WORK INSTRUCTION:
Repeat every record exactly as written, but leave out the pictures.

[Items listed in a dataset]
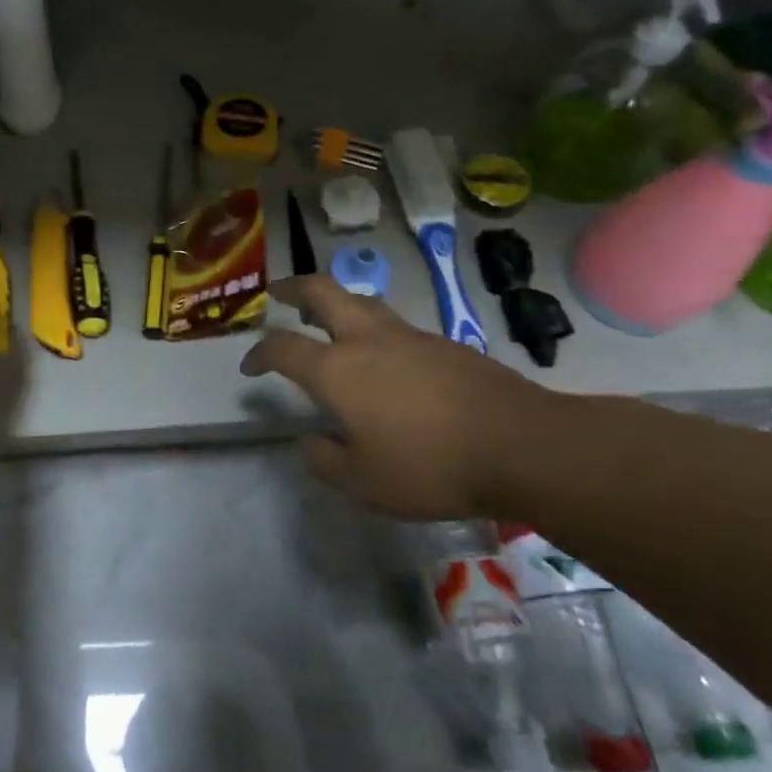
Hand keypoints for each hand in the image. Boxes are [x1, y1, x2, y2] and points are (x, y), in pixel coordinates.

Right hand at [240, 275, 554, 519]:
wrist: (522, 446)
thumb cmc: (430, 467)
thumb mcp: (363, 483)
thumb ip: (325, 460)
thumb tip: (309, 442)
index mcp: (337, 370)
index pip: (282, 347)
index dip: (258, 353)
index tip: (249, 367)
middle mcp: (368, 340)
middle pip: (323, 292)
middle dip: (294, 288)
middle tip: (280, 294)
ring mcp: (411, 336)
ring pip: (363, 302)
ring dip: (338, 304)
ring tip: (328, 321)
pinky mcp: (446, 344)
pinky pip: (398, 326)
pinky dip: (376, 330)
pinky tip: (387, 360)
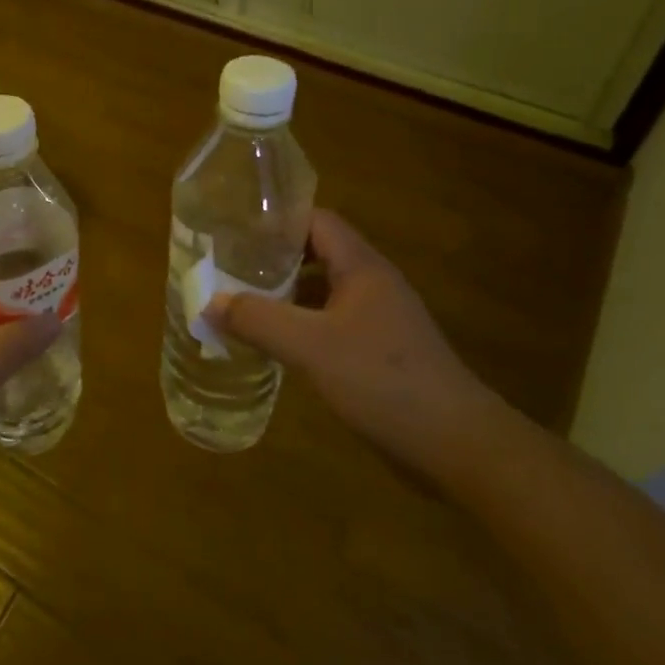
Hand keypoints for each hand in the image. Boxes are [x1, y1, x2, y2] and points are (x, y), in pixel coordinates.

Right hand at [205, 210, 499, 479]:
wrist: (456, 443)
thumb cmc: (382, 380)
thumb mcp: (310, 347)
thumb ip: (258, 320)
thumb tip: (209, 301)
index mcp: (362, 267)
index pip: (316, 221)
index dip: (277, 221)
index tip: (236, 230)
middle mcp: (373, 283)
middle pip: (318, 253)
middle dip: (274, 258)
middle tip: (230, 267)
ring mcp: (381, 318)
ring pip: (324, 291)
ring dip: (287, 294)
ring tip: (244, 302)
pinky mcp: (382, 351)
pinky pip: (333, 323)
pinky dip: (303, 325)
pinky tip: (278, 344)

PROBLEM SOLUTION:
Hand keypoints for each hand in the image. Boxes are [x1, y1, x2, y2] and points are (x, y), in pixel coordinates.

Right hand at [240, 275, 554, 519]:
wrist: (522, 446)
thumb cmc: (430, 467)
thumb mcp: (363, 483)
thumb ip: (325, 460)
thumb tip: (309, 442)
index mcp: (337, 370)
index pip: (282, 347)
index dip: (258, 353)
index tip: (249, 367)
middle mcp: (368, 340)
middle pip: (323, 292)
middle dip: (294, 288)
middle tip: (280, 294)
ring mcp: (411, 336)
ring pip: (363, 302)
ring dip: (338, 304)
ring tip: (328, 321)
pinky mcp: (446, 344)
pinky pip: (398, 326)
pinky dip: (376, 330)
pinky tip: (387, 360)
Hand keypoints for each hand in the image. Boxes are [x1, y1, x2, y2] and points are (x, y), in pixel coordinates.

Right hand at [205, 210, 499, 479]:
wrist: (456, 443)
thumb cmc: (382, 380)
thumb mcp: (310, 347)
thumb ip: (258, 320)
thumb tip: (209, 301)
index mcp: (362, 267)
index pip: (316, 221)
index dip: (277, 221)
index tip: (236, 230)
middle mcp: (373, 283)
middle pip: (318, 253)
middle dip: (274, 258)
middle tip: (230, 267)
ring mcp: (381, 318)
ring pip: (324, 291)
ring dip: (287, 294)
ring tip: (244, 302)
pinky mcp: (382, 351)
pinky pip: (333, 323)
pinky dip: (303, 325)
pinky tip: (278, 344)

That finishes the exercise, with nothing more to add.